§ **EXTRACTED RECORDS**:

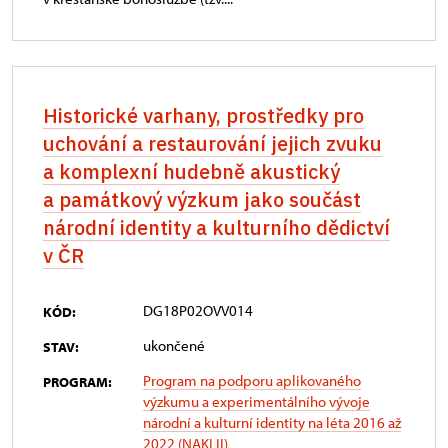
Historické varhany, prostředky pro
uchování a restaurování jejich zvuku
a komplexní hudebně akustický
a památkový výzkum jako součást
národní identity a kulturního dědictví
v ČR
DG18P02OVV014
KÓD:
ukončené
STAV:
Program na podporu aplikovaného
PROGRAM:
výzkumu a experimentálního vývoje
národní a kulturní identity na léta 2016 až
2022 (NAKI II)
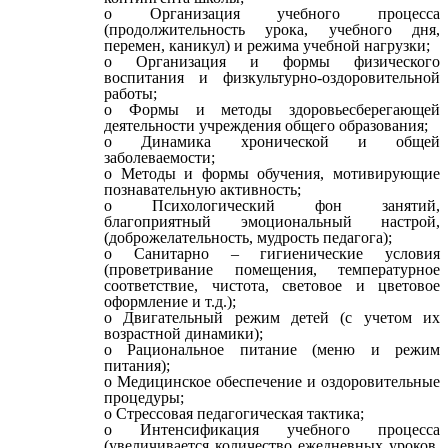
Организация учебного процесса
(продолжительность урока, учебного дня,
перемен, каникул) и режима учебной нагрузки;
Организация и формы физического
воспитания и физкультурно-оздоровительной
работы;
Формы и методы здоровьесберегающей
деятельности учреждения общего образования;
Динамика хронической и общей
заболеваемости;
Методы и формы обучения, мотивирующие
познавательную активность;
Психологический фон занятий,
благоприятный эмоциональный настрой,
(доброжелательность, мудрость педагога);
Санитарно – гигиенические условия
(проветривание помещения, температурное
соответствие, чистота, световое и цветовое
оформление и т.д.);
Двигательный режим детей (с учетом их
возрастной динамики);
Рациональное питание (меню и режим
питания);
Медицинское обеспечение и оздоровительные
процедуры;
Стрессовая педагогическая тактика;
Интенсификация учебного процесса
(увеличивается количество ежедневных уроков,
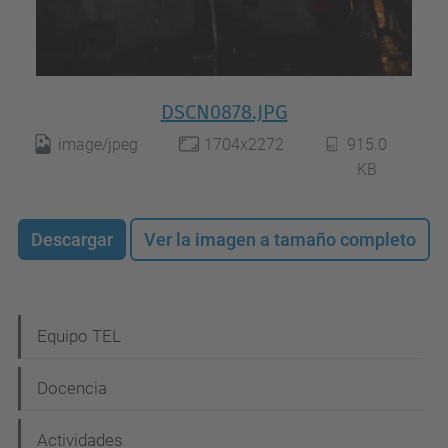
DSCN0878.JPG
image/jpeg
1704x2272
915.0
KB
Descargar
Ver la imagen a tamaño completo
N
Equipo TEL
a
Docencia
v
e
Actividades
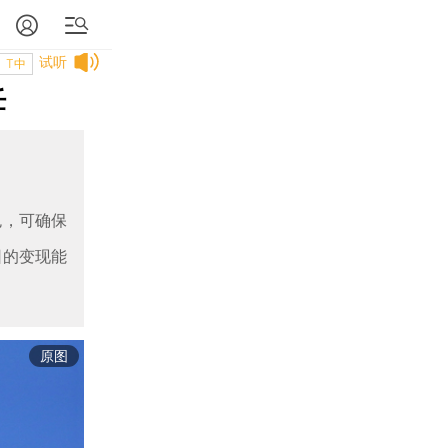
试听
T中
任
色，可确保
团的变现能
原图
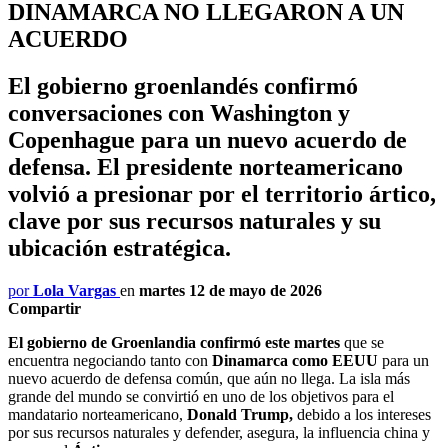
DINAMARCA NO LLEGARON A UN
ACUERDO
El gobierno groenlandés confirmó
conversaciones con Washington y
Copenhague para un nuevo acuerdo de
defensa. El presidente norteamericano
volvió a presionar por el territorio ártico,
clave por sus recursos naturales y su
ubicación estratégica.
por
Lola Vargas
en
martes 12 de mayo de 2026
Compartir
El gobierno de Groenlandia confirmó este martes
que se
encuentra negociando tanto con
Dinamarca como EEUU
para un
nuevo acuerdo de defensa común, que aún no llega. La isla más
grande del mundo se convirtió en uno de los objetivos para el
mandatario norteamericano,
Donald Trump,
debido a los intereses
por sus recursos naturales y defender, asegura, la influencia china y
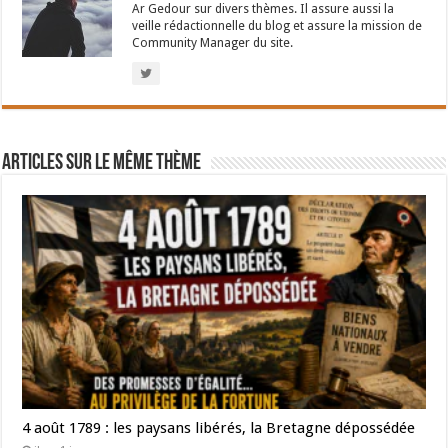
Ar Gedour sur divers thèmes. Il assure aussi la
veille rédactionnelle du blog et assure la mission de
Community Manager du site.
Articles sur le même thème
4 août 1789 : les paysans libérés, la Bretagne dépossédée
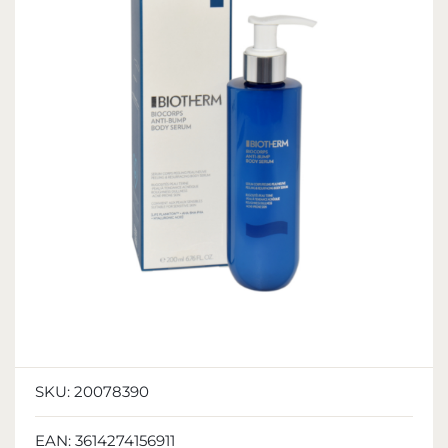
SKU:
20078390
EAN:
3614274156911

§ **WHAT YOU WILL DO**:
Retype the text of every entry above line for line, without changing anything, and leave out the pictures.

§ **EXERCISE RESPONSE**:
Historické varhany, prostředky pro
uchování a restaurování jejich zvuku
a komplexní hudebně akustický
a památkový výzkum jako součást
národní identity a kulturního dědictví
v ČR
DG18P02OVV014
KÓD:
ukončené
STAV:
Program na podporu aplikovaného
PROGRAM:
výzkumu a experimentálního vývoje
národní a kulturní identity na léta 2016 až
2022 (NAKI II)
Организация учебного процесса
(продолжительность урока, учебного дня,
перемен, каникул) и режима учебной нагрузки;
Организация и формы физического
воспитания и физкультурно-оздоровительной
работы;
Формы и методы здоровьесберегающей
деятельности учреждения общего образования;
Динамика хронической и общей
заболеваемости;
Методы и формы обучения, мотивирующие
познавательную активность;
Психологический фон занятий,
благоприятный эмоциональный настрой,
(доброжелательность, мудрость педагога);
Санитарно – гигиенические условия
(проветривание помещения, температурное
соответствие, чистота, световое и цветовое
оформление и т.д.);
Двигательный режим детей (с учетом их
возрастной динамики);
Рациональное питание (меню и режим
питания);
Медицинское обеспечение и оздоровительные
процедуры;
Стрессовая педагогическая тактика;
Интенсификация учебного процесса
(увеличивается количество ежедневных уроков,
DSCN0878.JPG
image/jpeg
1704x2272
915.0
KB
Descargar
Ver la imagen a tamaño completo
N
Equipo TEL
a
Docencia
v
e
Actividades
试听
T中
任
色，可确保
团的变现能
原图
DINAMARCA NO LLEGARON A UN
ACUERDO
El gobierno groenlandés confirmó
conversaciones con Washington y
Copenhague para un nuevo acuerdo de
defensa. El presidente norteamericano
volvió a presionar por el territorio ártico,
clave por sus recursos naturales y su
ubicación estratégica.
por
Lola Vargas
en
martes 12 de mayo de 2026
Compartir
El gobierno de Groenlandia confirmó este martes
que se
encuentra negociando tanto con
Dinamarca como EEUU
para un
nuevo acuerdo de defensa común, que aún no llega. La isla más
grande del mundo se convirtió en uno de los objetivos para el
mandatario norteamericano,
Donald Trump,
debido a los intereses
por sus recursos naturales y defender, asegura, la influencia china y
Ar Gedour sur divers thèmes. Il assure aussi la
veille rédactionnelle du blog et assure la mission de
Community Manager du site.
Articles sur le même thème
4 août 1789 : les paysans libérés, la Bretagne dépossédée
SKU:
20078390
EAN:
3614274156911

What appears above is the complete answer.